Borderline-Bielefelder und ihr Selbstverständnis
LTO: Wenn ich Ihr Buch richtig verstanden haben sollte, konnte durch exzellente wissenschaftliche Forschung in den letzten Jahren ermittelt werden, dass man sich die Existenz der Stadt Bielefeld analog zu einem berühmten naturwissenschaftlichen Stubentiger vorstellen muss: Schrödingers Katze, die je nach Beobachterstandpunkt tot ist oder lebt. Um qualitätsjournalistisch zu fragen: Wie haben Sie sich gefühlt – bei dieser Forschung zur Existenz Tausender Bielefelder?

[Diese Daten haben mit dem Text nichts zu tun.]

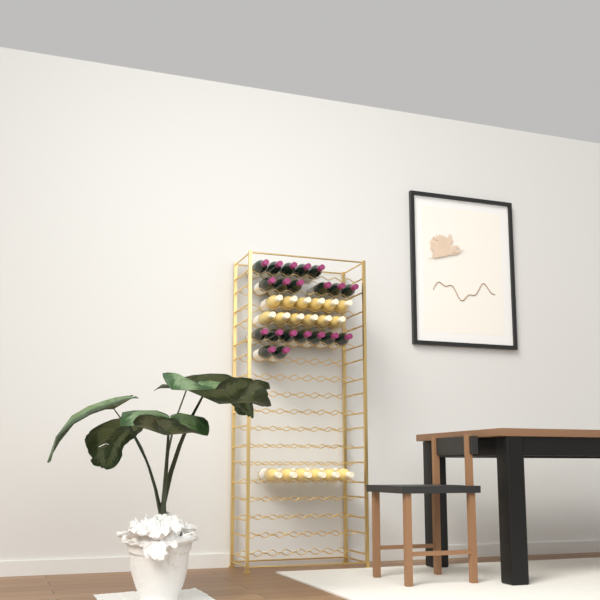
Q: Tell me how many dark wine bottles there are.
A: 20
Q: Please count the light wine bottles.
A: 18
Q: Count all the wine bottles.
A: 38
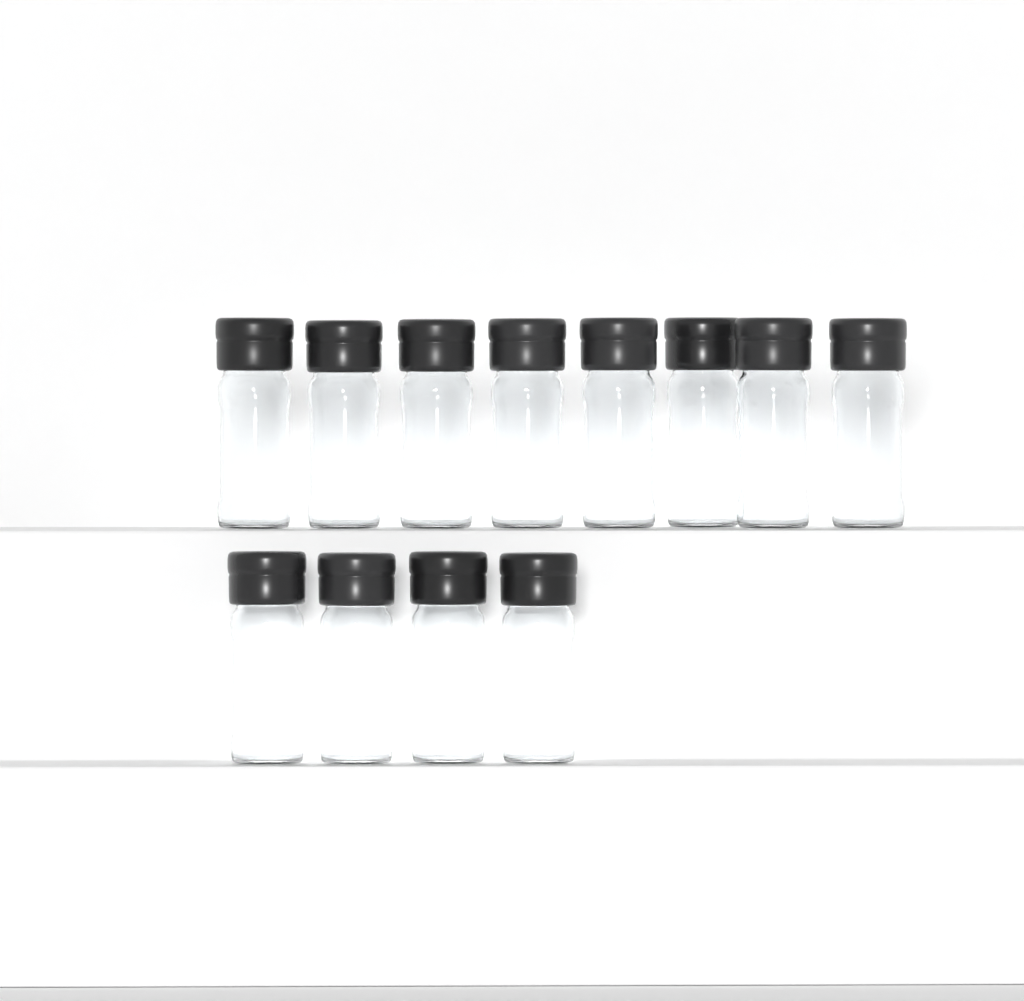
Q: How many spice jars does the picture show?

von Halle: In der Tat erinnert das Buch an Schrödingers Experiment, das mit der Ungewissheit spielt, ob die Katze in dieser Kiste noch lebt oder nicht. An einer Stelle weicht der Versuchsaufbau aber ab. Das Buch nimmt zu der Frage, ob es Bielefelder gibt, eindeutig Stellung. Es gibt sie, denn 325.000 Menschen sind der Auffassung, in Bielefeld zu leben. Sie erleben Bielefeld als Teil ihres Daseins.

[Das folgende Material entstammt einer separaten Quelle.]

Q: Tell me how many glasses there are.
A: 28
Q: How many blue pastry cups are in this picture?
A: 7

Hinzu kommen 52.000 Pendler, also Menschen, die von sich meinen, Bielefeld täglich aufzusuchen, um dort zu arbeiten oder zu studieren. Diese Menschen tanzen auf der Grenze zum Bielefelder, weshalb sie in dem Buch als Borderline-Bielefelder bezeichnet werden. Entscheidend ist also das, was man grob als Selbstverständnis oder Selbstzuweisung bezeichnen kann.
Was ich damit meine, ist nicht ganz einfach zu verstehen, aber es gibt auch Westernstädte, in denen Menschen eine von ihnen selbst definierte Rolle ausfüllen. Dort spielt der Angestellte eines Discounters an den Wochenenden nicht nur den Sheriff, sondern in diesem sozialen Umfeld ist er es sogar. Alle akzeptieren ihn in dieser Rolle, auch der Vorsitzende Richter am Landgericht, der in einer Westernstadt einen Saloon betreibt und endlich einmal die harten Sachen ausschenken darf.
Wer sich im Internet eine zweite Existenz gibt, verfährt ähnlich. Neu ist das nicht, denn es gibt Menschen, die gehen nicht ins Internet, sondern seit Jahrzehnten in den Keller. Dort fahren sie als Lokomotivführer oder Schaffner durch eine selbstgeschaffene Landschaft. Solche Definitionen des eigenen Seins finde ich sehr spannend, sie faszinieren mich.
"Google hätte die Bielefeldverschwörung vorher googeln sollen"
LTO: Was ist nach Ihrer Beobachtung das schlagendste Argument für die Nicht-Existenz Bielefelds?
von Halle: Bei dieser Frage kann ich mich nicht entscheiden, denn ich halte zwei Forschungsbeiträge für schlagend. Zum einen die von den Wirtschaftswissenschaftlern entwickelte Theorie, nach der die Finanzkrise in Deutschland darauf zurückgeht, dass Hypotheken auf nicht existierende Grundstücke in Bielefeld verbrieft und als Wertpapier verkauft wurden. Das erklärt, warum die IKB und die Sachsen-LB bereits 2007 kollabierten, obwohl die Finanzkrise in den USA erst mit der Pleite Lehmans im Jahr 2008 ausbrach.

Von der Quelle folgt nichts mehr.